The Darling Dahlias and the Silver Dollar Bush

Nobody had to ask what Earlynne meant by “the situation everywhere.” For almost three years, the nation had been plagued by a series of bank panics—“runs,” they were called. People would hear that their bank was in trouble and rush to withdraw their money, which naturally meant that the bank really was in trouble. Everybody hoped that things would get better after President Roosevelt took office, but they hadn’t—at least, not yet. The president had decided to close all the national banks in the country until the bank examiners figured out how many assets each bank really had on its books, now that so many factories had closed and businesses had gone bankrupt. Some banks were sound enough to reopen quickly without any help, while others needed a bailout from the Federal Reserve. And there were others that would never open again. Lots of people had been urging President Hoover to set up some kind of federal deposit insurance, so that people’s money wouldn’t go down the drain when their bank closed. But President Hoover hadn’t done it—and it wasn’t clear that President Roosevelt would do it, either. If your bank failed, you were just out of luck. Your money was gone. Gone forever.

But Mr. Johnson had always said that the Darling Savings and Trust was as sound as a gold dollar. And when the president’s official bank holiday was over, back in March, Mr. Johnson was proved right. The Darling Savings and Trust had sailed through the storm like a proud ship, all flags flying. Until last week, that is, when the bank examiners showed up again, and somebody hung the CLOSED sign on the front door and—

“Tar and feathers?” Lizzy whispered to herself, thinking that maybe she should call Mr. Moseley and tell him about this new development. She glanced at Verna, wondering if she would have an opinion about this, and was surprised to see an uncharacteristically wrinkled forehead and a worried look. Verna knew something, Lizzy realized, and whatever it was, it wasn’t pleasant. She probably wouldn’t tell them, either.

But Verna did say something. “Oh, I don’t think it’ll come to that,” she remarked casually.

“Tar and feathers,” Earlynne repeated bitterly, as if Verna hadn’t spoken. “He’ll be lucky if that’s all they do to that—” She shook her head disgustedly. “I’m too much of a lady to say the word I’m thinking.”

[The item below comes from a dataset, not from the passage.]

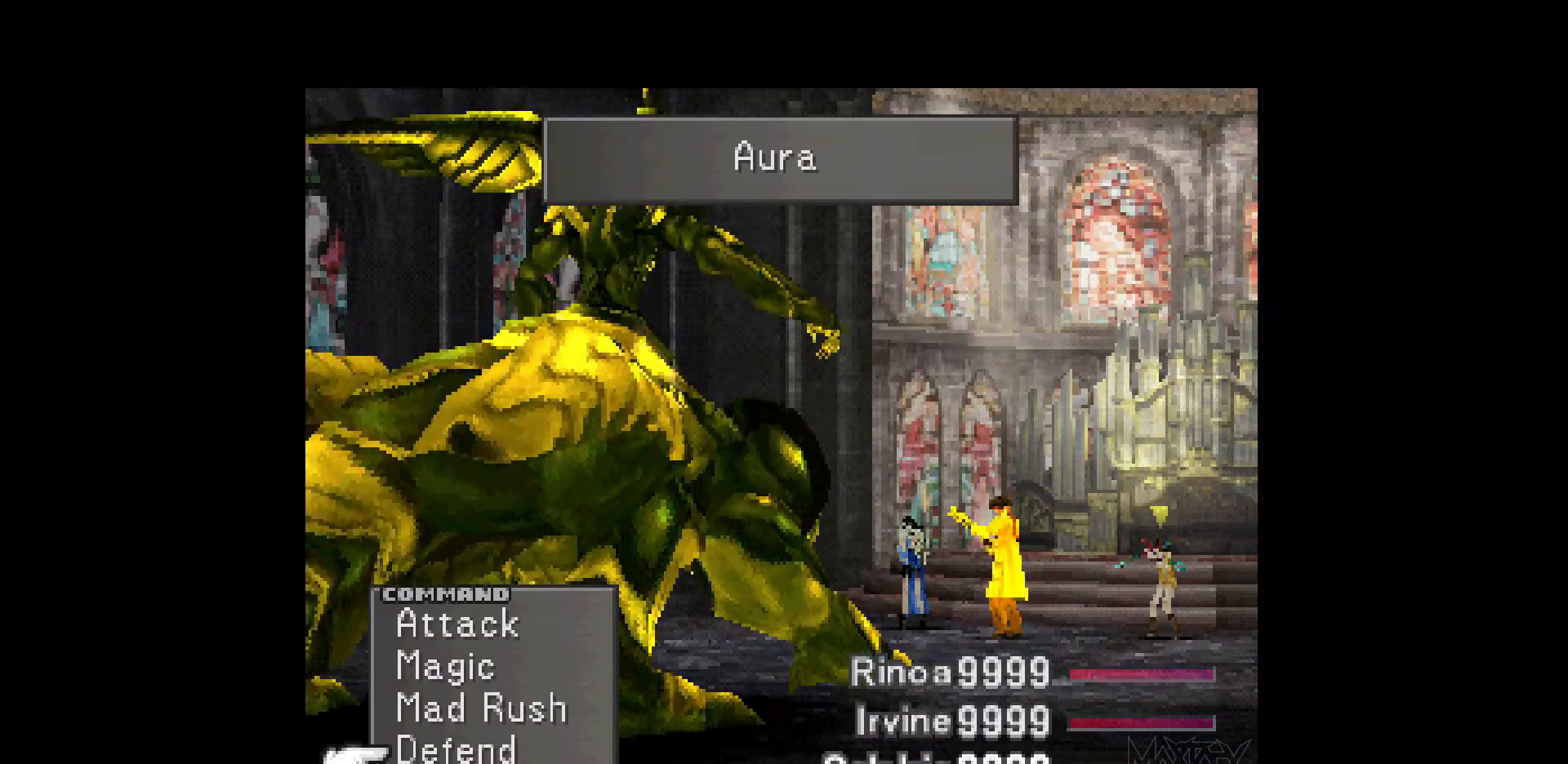
{"buttons": ["CROSS"], "events": [[383, "CROSS", "down"]]}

Bessie chuckled wryly. “It’s the same word I’m thinking, Earlynne.” Her voice dropped and she sighed heavily. “I just don’t know how any of us are going to manage.”

The others sat silent over their tea and cookies, and even Verna didn’t look at all happy. Like it or not, Bessie was right.

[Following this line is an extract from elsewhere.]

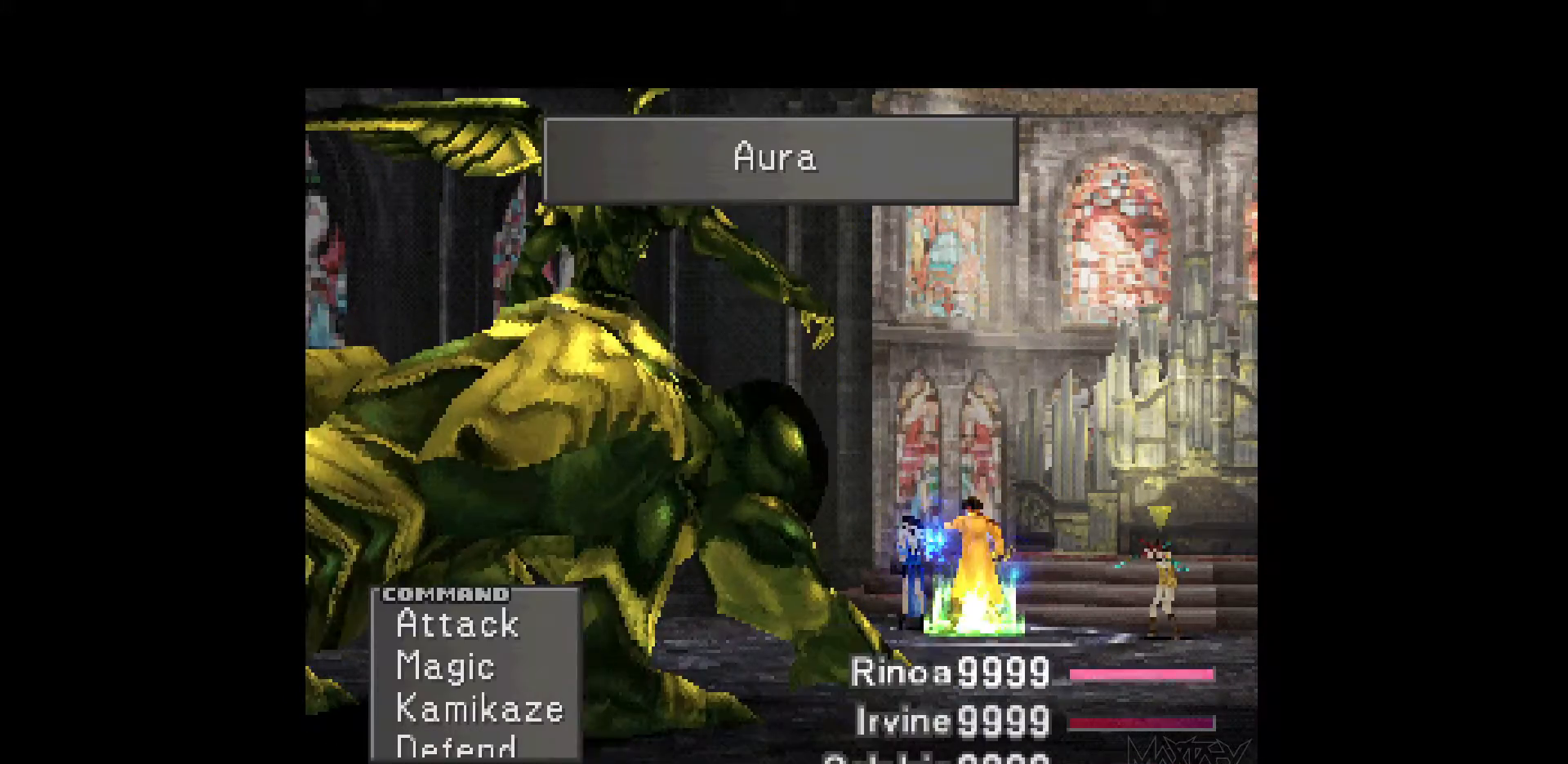
{"buttons": [], "events": []}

Because the truth was that the whole, entire town of Darling, Alabama, was very nearly out of something that everybody in the world had to have in order to just get along.

They were out of money. Totally, terribly out of money.





TWO


The Root of All Evil



Charlie Dickens unlocked the front door of the Darling Dispatch and print shop and went inside, pulling in a deep lungful of the perfume of printers’ ink and solvents and newsprint that smacked everybody right in the face the minute they walked in. And which, if you were a newspaperman, was more seductive than any woman’s perfume, anywhere, anytime. His father, who had owned the Dispatch before Charlie took it over, always said that once you got that smell in your blood—and on your hair and your clothes—you were a goner. You’d be a newspaperman until your dying day.

But Charlie knew for damned sure that printers’ ink in your blood was no guarantee of happiness, for he himself was not a happy man. Never had been and never would be, especially now. He closed the door and locked it, then yanked down the blind across the front window, shutting out the light and the curious glances of anybody who might be walking past.

Of course, everybody knew that the Dispatch and print shop was closed on Saturdays. But the building was on the town square, right on Franklin Street, with Hancock’s Grocery and the Palace Theater to the west, Musgrove’s Hardware and the Darling Diner to the east, and the courthouse across the street. And Saturday was the biggest trading day of the week. It was the day the farmers and their wives and their half-dozen kids piled into the Tin Lizzie or hitched up the mule and put everybody and the dog in the wagon and drove to town to trade their butter and eggs for coffee and flour and sugar and maybe even a Tootsie Roll apiece for the kids, if they minded their manners and didn’t sass.